フロムがおくる忍者アクション・天誅より、
高山義和作曲、千乱の『Snipe on edge』。ラスボス戦で流れます。
ステルス系の忍者アクション・天誅シリーズのうち、Xbox 360向けに登場した外伝作にあたる本作。郷田家東忍流の忍びである主人公とその相棒は、命を受けて危険な任務をこなすうち、やがて裏で糸を引く隣国・緒河原との抗争に巻き込まれていく。シリーズ初となるキャラクリエイト機能を搭載していて、性別・容貌・衣装・身体能力などを設定してオリジナル主人公を作り上げることができる。シリーズおなじみ、気付かれていない相手を一撃で仕留める忍殺システムに関しては、障子越し、壁や天井張り付き状態からの急襲、組み付きからの羽交い絞めなど、様々な新アクションが実装された。ステルス要素については音と臭いの概念が追加され、物音を立てたときや、肥溜めや血にまみれたときなどにも敵が気配を察知するようになった。また、Xbox Liveを介したマルチプレイに対応していて、任務を選んで対戦・協力したり、ロビーとなる忍の里で交流したりすることができた(現在はオンラインサービスは終了済み)。ステルスにしてはゲームバランスが緩めで敵の行動パターンが読みやすいため、スリルは控えめだが、カジュアルに遊べる仕上がりとなっている。
本作の音楽を担当するのは衛藤英幸氏、末永浩一氏、高山義和氏、南亜矢子氏。末永氏と南氏は当時、衛藤氏と高山氏は現在もフロムに所属する作曲家である。天誅シリーズでおなじみの朝倉紀行氏は本作では不参加で、末永氏は紅から、衛藤氏は忍大全から関わっているが、高山氏と南氏はシリーズ初参戦のようである。このうち高山氏と末永氏が本作の大部分を作曲していて、両名それぞれオープニングとエンディングの主題歌の作曲も手がけている。和を軸として三味線や尺八、笙などを散りばめつつ、ジャンルはアンビエント、ロック、トライバルなど多岐にわたり、ステージ攻略中は発覚する前と後でインタラクティブに音楽が変わる手法を取っている。全体的に空間を演出するような方向性で静かなものが多い。サウンドトラックには主題歌やインスト版などのボーナストラックも含めて収録されている。

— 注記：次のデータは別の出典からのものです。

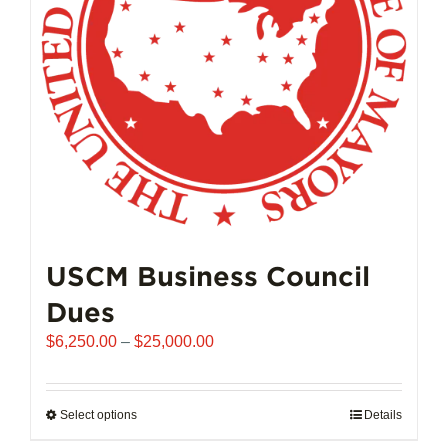
chosen
on
the
product
page
USCM Business Council
Dues
Price
$
6,250.00
–
$
25,000.00
range:
$6,250.00
through
Select options
This
Details
$25,000.00
product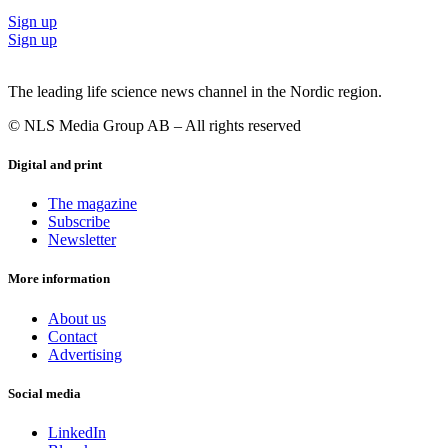
Sign up
Sign up
The leading life science news channel in the Nordic region.
© NLS Media Group AB – All rights reserved
Digital and print
The magazine
Subscribe
Newsletter
More information
About us
Contact
Advertising
Social media
LinkedIn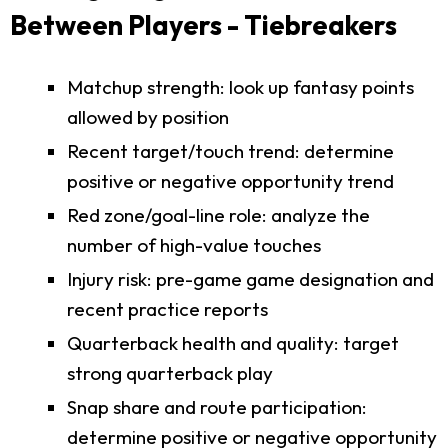
Between Players - Tiebreakers
Matchup strength: look up fantasy points
allowed by position
Recent target/touch trend: determine
positive or negative opportunity trend
Red zone/goal-line role: analyze the
number of high-value touches
Injury risk: pre-game game designation and
recent practice reports
Quarterback health and quality: target
strong quarterback play
Snap share and route participation:
determine positive or negative opportunity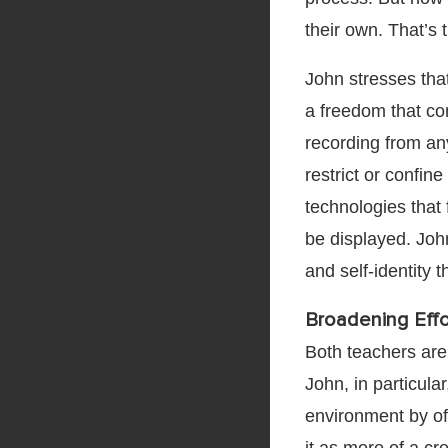
their own. That’s th
John stresses tha
a freedom that co
recording from a
restrict or confin
technologies that 
be displayed. John 
and self-identity 
Broadening Eff
Both teachers are 
John, in particula
environment by of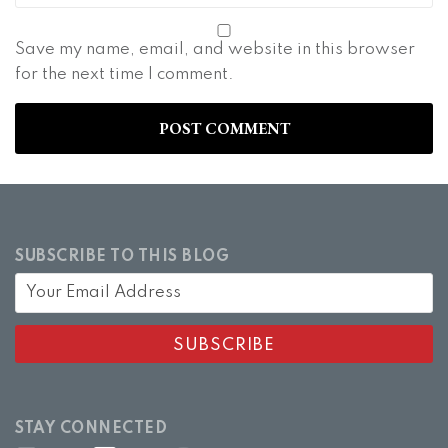
Save my name, email, and website in this browser
for the next time I comment.
SUBSCRIBE TO THIS BLOG
STAY CONNECTED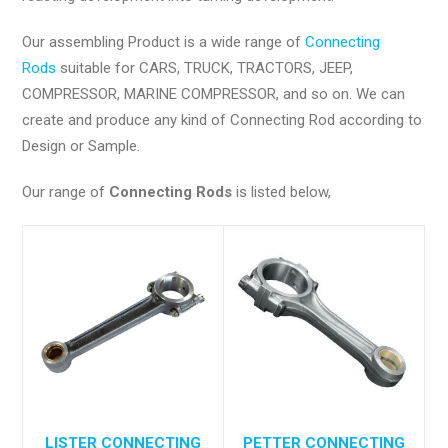
Our assembling Product is a wide range of
Connecting
Rods
suitable for CARS, TRUCK, TRACTORS, JEEP,
COMPRESSOR, MARINE COMPRESSOR, and so on. We can
create and produce any kind of Connecting Rod according to
Design or Sample.
Our range of
Connecting Rods
is listed below,
LISTER CONNECTING
PETTER CONNECTING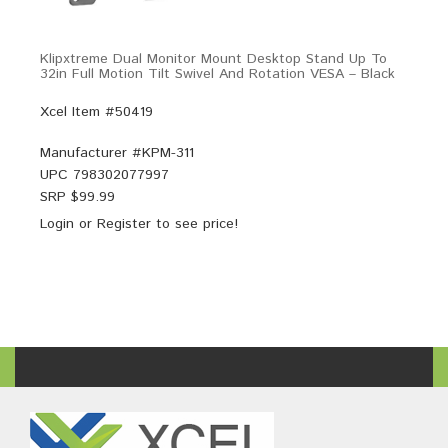
Klipxtreme Dual Monitor Mount Desktop Stand Up To
32in Full Motion Tilt Swivel And Rotation VESA – Black
Xcel Item #50419
Manufacturer #
KPM-311
UPC
798302077997
SRP $
99.99
Login
or
Register
to see price!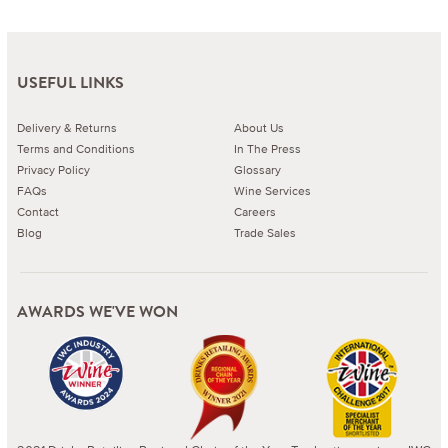
USEFUL LINKS
Delivery & Returns
About Us
Terms and Conditions
In The Press
Privacy Policy
Glossary
FAQs
Wine Services
Contact
Careers
Blog
Trade Sales
AWARDS WE'VE WON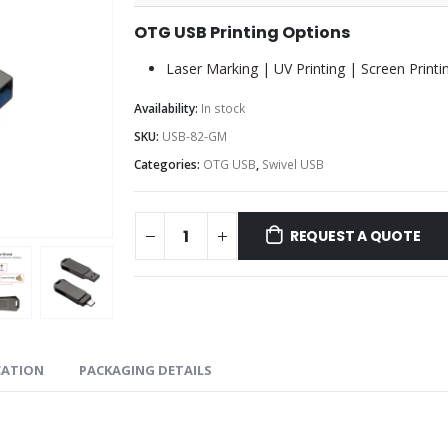
OTG USB Printing Options
Laser Marking | UV Printing | Screen Printi
Availability:
In stock
SKU:
USB-82-GM
Categories:
OTG USB
,
Swivel USB
REQUEST A QUOTE
CATION
PACKAGING DETAILS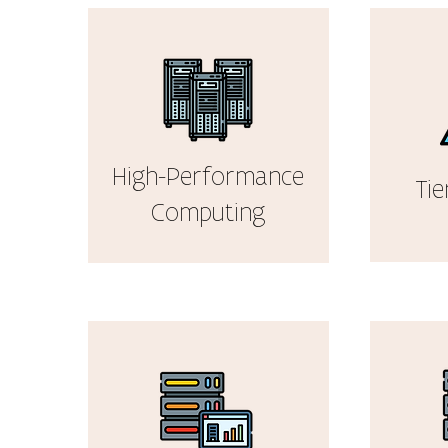
High-Performance
Tie
Computing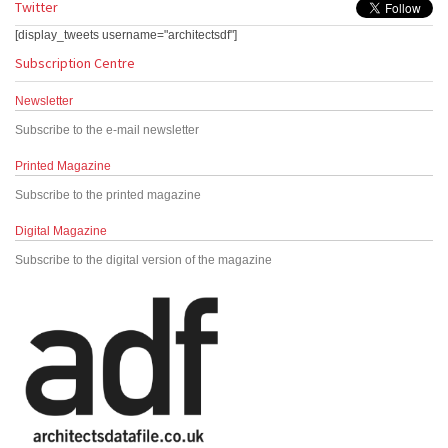
Twitter
[display_tweets username="architectsdf"]
Subscription Centre
Newsletter
Subscribe to the e-mail newsletter
Printed Magazine
Subscribe to the printed magazine
Digital Magazine
Subscribe to the digital version of the magazine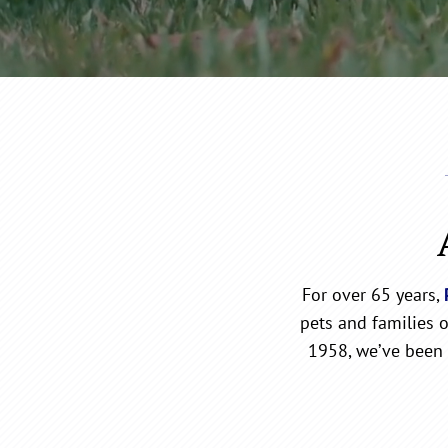
For over 65 years,
pets and families 
1958, we’ve been 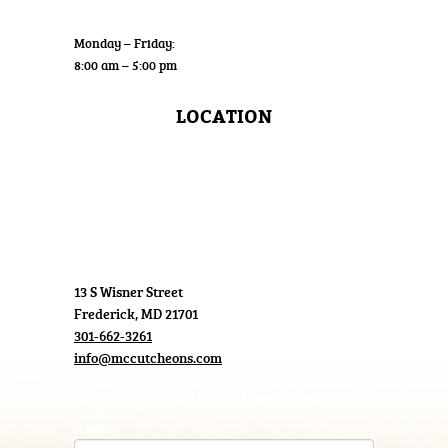
Wholesale
Monday – Friday:
8:00 am – 5:00 pm
LOCATION
13 S Wisner Street
Frederick, MD 21701
301-662-3261
info@mccutcheons.com
Sign Up For Our Newsletter
Name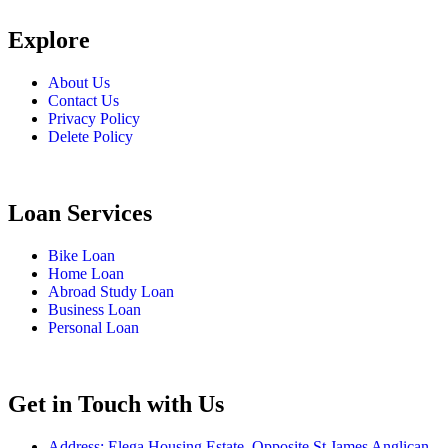
Explore
About Us
Contact Us
Privacy Policy
Delete Policy
Loan Services
Bike Loan
Home Loan
Abroad Study Loan
Business Loan
Personal Loan
Get in Touch with Us
Address: Elega Housing Estate, Opposite St James Anglican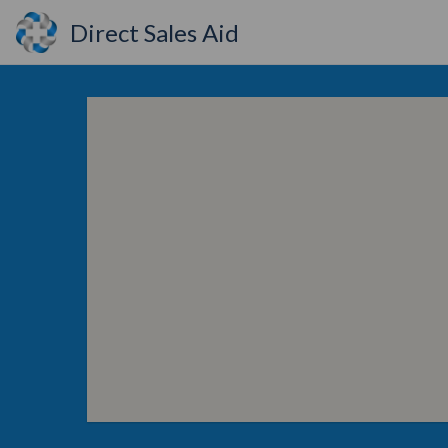
Direct Sales Aid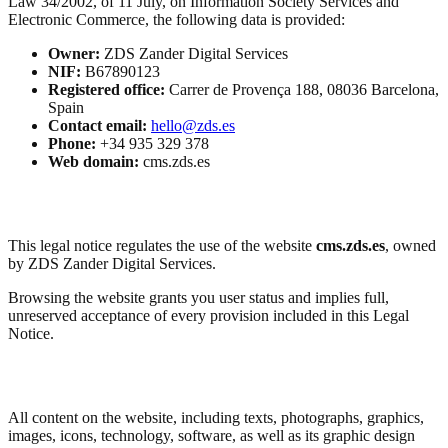
Law 34/2002, of 11 July, on Information Society Services and
Electronic Commerce, the following data is provided:
Owner:
ZDS Zander Digital Services
NIF:
B67890123
Registered office:
Carrer de Provença 188, 08036 Barcelona,
Spain
Contact email:
hello@zds.es
Phone:
+34 935 329 378
Web domain:
cms.zds.es
Purpose
This legal notice regulates the use of the website
cms.zds.es
, owned
by ZDS Zander Digital Services.
Browsing the website grants you user status and implies full,
unreserved acceptance of every provision included in this Legal
Notice.
Intellectual and Industrial Property
All content on the website, including texts, photographs, graphics,
images, icons, technology, software, as well as its graphic design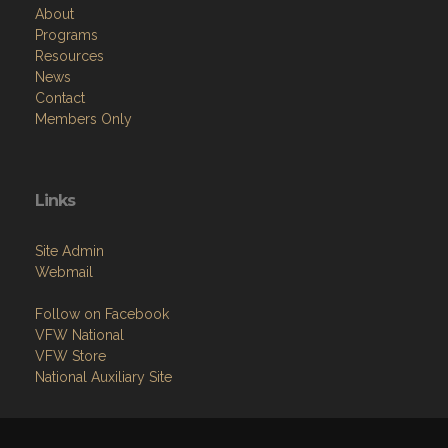
About
Programs
Resources
News
Contact
Members Only
Links
Site Admin
Webmail
Follow on Facebook
VFW National
VFW Store
National Auxiliary Site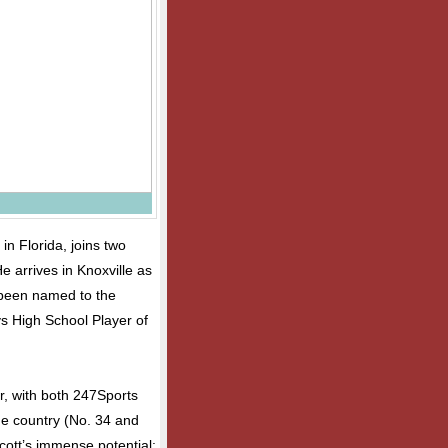
n Florida, joins two
He arrives in Knoxville as
 been named to the
s High School Player of
ar, with both 247Sports
he country (No. 34 and
cott’s immense potential:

ラスボス戦で流れるのがこの曲である。以前にも戦ったことのある因縁の相手で、前回の戦いで流れる『霞』(衛藤氏の作曲)はアングラ感のある和風インダストリアルテクノ的な曲調で終始一定のペースを保っていたが、こちらは最終決戦らしいメリハリの利いた曲調に仕上がっている。冒頭からしばらくは琵琶や神楽鈴などを象徴的に鳴らしてじわじわと決戦の機運を高め、20秒あたりで一瞬静まり返った後に掛け声が入ると、それを合図に流れが一変する。掻き鳴らされる琵琶、休みなく脈打つ和太鼓、そしてさながらシギの囀りを彷彿させる龍笛が急速な勢いで絡み合うことで、極限までテンションを引き上げてくれる。36秒からは笛の出番が減るが、その分、リズミカルなベースラインや歌声が聴こえ出し、1分過ぎには和楽器と並んでストリングスの低音が渋く響き渡るようになる。1分41秒からのフレーズは予測不能で技巧的な響きがあり、決戦は決戦でも正々堂々の一騎打ちにこだわらない狡猾さが感じられる。2分20秒頃から収束していくと瞬く間に振り出しに戻る。影に巣食う者同士の戦いぶりを見事に表現した一曲である。
『霞』のリズム感も良い感じに滾りますね。あわせてどうぞ。